SET OF TASKS
1 – Condense the paragraph beginning "Next we lined up at the Vietnamese stall" from the food stall review into a short bulleted list that keeps its main facts.
2 – Write the next part of the food stall review, picking up after its final sentence.

TEXT PASSAGE
━━━━━━━━
The braised chicken was a little on the bland side for me as there wasn’t enough sauce to go with it. It was also lukewarm. It definitely couldn’t compare to the Chinese team’s dish. It would have been smarter for the Thai team to stick to one dish and make sure it was perfect, rather than juggle with two dishes. With that said, they still managed to pull off two delicious dishes so they deserved a pat on the back.
Next we lined up at the Vietnamese stall (green team), made up of Brent and Tracy. Their dish was a Vietnamese banh trang with chicken and pork rice paper quesadillas. Before I lined up, I overheard people saying it was difficult to eat and I saw their rice paper crumble in their hands and juices flowing all over the place. We were told to ‘get our hands dirty’ as this was their actual intention. It turned out that when we got our tacos, they had improved the mechanics and it didn’t crumble much at all. I believe they changed the way it was cooked so that the taco wasn’t as dry.
━━━━━━━━
Records from a data collection:
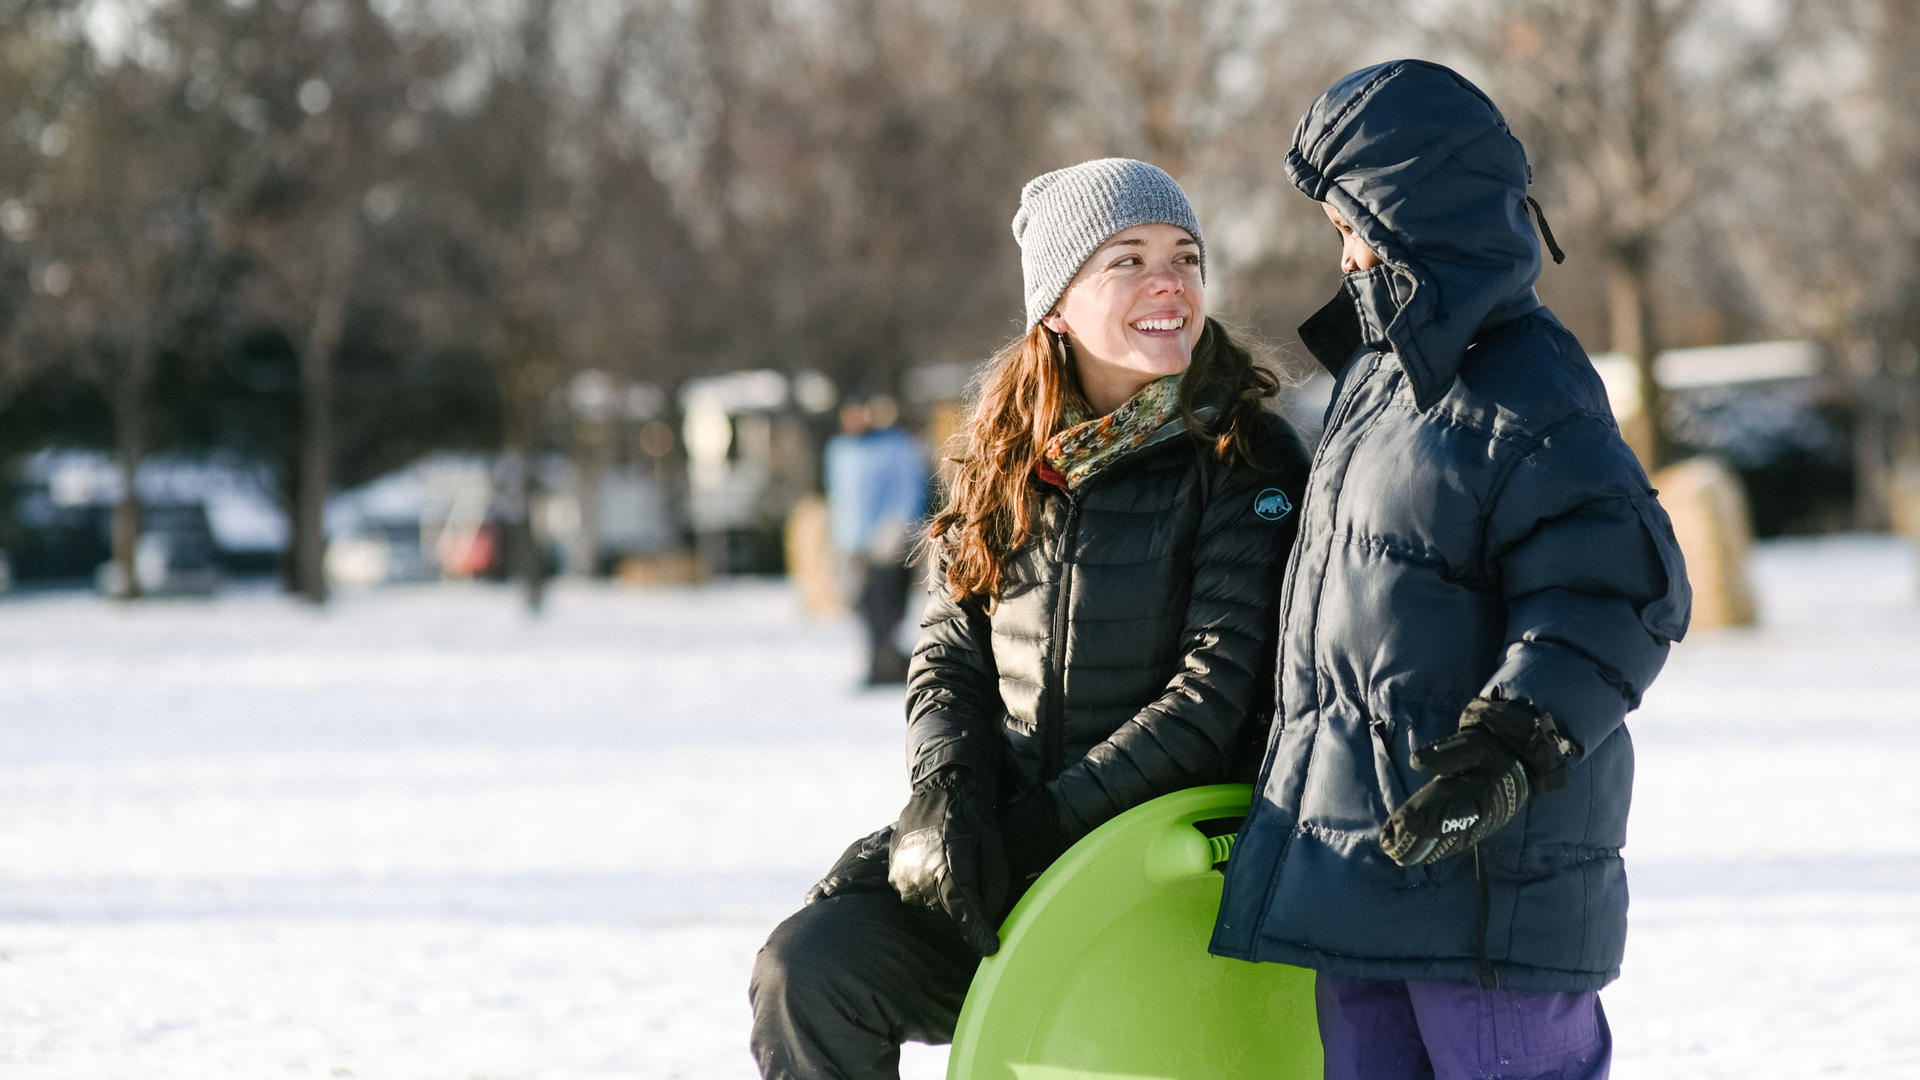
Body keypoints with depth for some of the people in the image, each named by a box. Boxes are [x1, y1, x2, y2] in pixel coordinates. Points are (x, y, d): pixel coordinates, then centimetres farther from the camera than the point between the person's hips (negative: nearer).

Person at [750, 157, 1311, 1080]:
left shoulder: (1244, 466, -6)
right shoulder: (1009, 465, 10)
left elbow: (1217, 693, -13)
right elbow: (950, 659, 12)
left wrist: (1041, 826, -16)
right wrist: (947, 788, -9)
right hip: (1002, 841, 5)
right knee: (808, 967, -18)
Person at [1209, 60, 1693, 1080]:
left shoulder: (1526, 398, -15)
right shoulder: (1380, 373, 14)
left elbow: (1612, 597, -19)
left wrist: (1509, 751, -27)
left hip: (1485, 848, -9)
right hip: (1352, 841, 9)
━━━━━━━━
RESPONSES PER TASK
1 –
- The Vietnamese stall (green team) was run by Brent and Tracy.
- Their dish was Vietnamese banh trang with chicken and pork rice paper quesadillas.
- Others in line said it was hard to eat; the rice paper crumbled and juices spilled.
- Diners were told to "get their hands dirty," which was intended.
- By the time the writer was served, the team had improved the mechanics, and the taco barely crumbled.
- The writer believes the cooking method was changed so the taco was less dry.

2 –
The dish itself was quite delicious. It was lighter in flavour compared to the Chinese dish again, but still well balanced with traditional Vietnamese flavours like fish sauce and mint. I also liked the different textures the dish had which was a result of the crispy rice paper. All in all, this was probably the most creative dish that night.
I found it hard to decide whether this dish or the Thai team’s tuna dish was my second favourite.
I later found out that Tracy had burnt her hand during the challenge but decided to continue cooking. Even with such pain, team Vietnam did a great job. This shows just how much the contestants want to win!
I had high hopes for team Japan (Ben and Renae) as my favourite cuisine is Japanese. The long line was deceiving and I was a bit let down by what I got. Their dish was an udon noodle soup with chicken and soy balls and a tempura seafood cake on top.
The tempura was a bit over-fried and seemed a little oily and too crunchy. Good tempura batter is usually light and fluffy. The udon noodle itself was a bit bland and it was hard to coat it with the soup (all on the bottom of the takeaway box). As this was the last stall for us, they had apparently run out of enoki mushrooms and replaced it with raw bean shoots instead. Raw bean shoots isn’t an ingredient you’ll find in regular Japanese dishes, it’s more used in Vietnamese and Thai cooking. I didn’t think it complemented the dish much.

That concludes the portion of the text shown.